» **EXERCISE DETAILS**
How many lines of these entries include the string "neck"? State the number alone.

» **RECORDS FOR THIS TASK**
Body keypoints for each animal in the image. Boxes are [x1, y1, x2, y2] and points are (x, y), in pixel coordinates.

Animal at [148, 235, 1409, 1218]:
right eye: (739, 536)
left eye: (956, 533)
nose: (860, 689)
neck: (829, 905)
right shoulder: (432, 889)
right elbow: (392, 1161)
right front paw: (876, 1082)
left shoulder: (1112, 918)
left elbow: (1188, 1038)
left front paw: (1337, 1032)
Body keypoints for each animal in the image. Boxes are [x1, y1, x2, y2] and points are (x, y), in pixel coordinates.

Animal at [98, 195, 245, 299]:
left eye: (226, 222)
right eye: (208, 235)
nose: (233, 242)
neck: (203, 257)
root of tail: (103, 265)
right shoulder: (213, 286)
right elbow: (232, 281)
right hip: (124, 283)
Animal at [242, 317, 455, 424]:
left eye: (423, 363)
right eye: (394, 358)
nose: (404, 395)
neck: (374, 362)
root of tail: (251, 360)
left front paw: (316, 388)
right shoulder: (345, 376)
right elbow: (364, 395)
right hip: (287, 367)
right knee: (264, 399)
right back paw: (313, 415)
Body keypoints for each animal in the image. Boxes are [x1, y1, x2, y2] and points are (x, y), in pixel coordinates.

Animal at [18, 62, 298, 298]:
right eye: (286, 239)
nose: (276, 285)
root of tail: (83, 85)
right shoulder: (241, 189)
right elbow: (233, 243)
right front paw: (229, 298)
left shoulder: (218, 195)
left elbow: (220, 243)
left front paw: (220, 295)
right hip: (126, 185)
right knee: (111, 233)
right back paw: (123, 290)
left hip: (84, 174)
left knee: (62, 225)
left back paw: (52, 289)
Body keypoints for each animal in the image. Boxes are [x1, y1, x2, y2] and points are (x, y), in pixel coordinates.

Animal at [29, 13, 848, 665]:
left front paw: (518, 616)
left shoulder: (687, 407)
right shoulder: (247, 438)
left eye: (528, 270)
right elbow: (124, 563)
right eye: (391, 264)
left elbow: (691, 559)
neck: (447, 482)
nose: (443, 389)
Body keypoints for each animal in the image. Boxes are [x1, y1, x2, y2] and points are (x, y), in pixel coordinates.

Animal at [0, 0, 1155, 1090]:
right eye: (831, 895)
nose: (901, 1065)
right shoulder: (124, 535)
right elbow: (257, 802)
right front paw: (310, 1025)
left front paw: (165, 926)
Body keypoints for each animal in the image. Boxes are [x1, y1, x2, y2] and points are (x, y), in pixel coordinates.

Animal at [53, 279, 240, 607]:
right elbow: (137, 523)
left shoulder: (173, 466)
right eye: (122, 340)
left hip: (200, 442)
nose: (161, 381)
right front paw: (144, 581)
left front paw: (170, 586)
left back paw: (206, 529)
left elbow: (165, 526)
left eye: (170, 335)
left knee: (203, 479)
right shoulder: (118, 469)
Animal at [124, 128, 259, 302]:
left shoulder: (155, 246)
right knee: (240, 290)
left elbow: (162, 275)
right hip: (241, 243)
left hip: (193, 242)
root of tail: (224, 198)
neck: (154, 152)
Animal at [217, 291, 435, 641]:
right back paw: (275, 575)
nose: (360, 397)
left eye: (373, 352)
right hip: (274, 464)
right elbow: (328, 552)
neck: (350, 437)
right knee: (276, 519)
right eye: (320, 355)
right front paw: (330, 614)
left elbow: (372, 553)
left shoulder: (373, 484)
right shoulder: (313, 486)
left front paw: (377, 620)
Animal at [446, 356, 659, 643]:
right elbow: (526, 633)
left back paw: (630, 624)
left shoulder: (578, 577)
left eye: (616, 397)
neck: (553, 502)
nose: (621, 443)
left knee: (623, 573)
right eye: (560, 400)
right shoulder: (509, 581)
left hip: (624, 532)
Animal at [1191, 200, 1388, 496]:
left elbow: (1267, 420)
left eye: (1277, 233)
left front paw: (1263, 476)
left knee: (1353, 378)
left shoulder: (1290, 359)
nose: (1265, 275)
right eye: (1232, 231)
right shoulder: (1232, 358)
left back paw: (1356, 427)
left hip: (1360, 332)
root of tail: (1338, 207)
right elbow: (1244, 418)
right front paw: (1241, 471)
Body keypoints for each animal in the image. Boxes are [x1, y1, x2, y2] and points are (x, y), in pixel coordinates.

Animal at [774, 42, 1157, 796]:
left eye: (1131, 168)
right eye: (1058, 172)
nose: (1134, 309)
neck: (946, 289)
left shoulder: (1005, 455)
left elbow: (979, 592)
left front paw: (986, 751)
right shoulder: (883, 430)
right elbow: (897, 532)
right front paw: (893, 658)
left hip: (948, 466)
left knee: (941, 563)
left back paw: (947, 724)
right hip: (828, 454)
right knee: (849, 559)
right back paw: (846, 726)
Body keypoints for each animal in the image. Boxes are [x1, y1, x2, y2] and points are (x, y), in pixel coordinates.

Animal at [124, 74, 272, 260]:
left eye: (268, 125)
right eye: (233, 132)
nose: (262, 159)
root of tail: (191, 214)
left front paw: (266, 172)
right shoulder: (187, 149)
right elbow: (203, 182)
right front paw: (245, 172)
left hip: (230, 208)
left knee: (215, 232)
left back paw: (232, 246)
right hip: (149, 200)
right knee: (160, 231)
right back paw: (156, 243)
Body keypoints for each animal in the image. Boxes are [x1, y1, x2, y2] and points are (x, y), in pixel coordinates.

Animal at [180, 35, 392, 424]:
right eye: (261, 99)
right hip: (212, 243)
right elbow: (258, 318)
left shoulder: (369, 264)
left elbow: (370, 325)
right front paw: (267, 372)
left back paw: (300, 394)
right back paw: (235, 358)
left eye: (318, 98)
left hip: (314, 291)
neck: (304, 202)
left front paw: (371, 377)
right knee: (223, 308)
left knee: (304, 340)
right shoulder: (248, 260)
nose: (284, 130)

» **ANSWER TO THIS PROBLEM**
9